Supplied records Block Start
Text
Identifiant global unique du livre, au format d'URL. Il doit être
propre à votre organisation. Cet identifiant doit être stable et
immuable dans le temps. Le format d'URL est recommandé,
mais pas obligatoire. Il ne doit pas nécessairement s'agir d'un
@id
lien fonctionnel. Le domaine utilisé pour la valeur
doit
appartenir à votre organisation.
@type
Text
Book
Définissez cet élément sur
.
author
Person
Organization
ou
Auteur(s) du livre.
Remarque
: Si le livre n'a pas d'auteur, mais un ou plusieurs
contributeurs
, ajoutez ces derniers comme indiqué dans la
Supplied records Block End
Supplied records Block Start
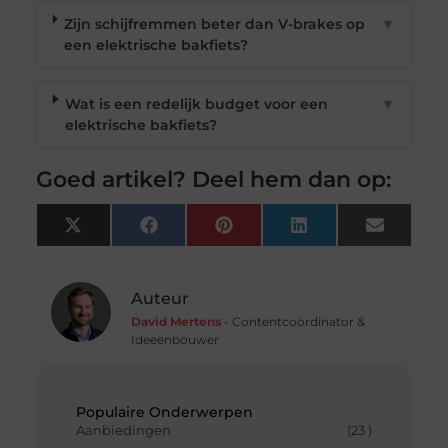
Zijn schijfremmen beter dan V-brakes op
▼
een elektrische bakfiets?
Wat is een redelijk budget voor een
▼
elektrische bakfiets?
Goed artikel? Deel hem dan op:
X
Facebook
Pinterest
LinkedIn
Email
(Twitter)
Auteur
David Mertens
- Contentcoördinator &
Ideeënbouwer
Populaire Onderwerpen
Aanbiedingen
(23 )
Supplied records Block End
◆ The task
Which lines in the records above include the word "être"? Copy them out.

◆ Result below
Identifiant global unique du livre, au format d'URL. Il doit être
propre à votre organisation. Cet identifiant doit être stable et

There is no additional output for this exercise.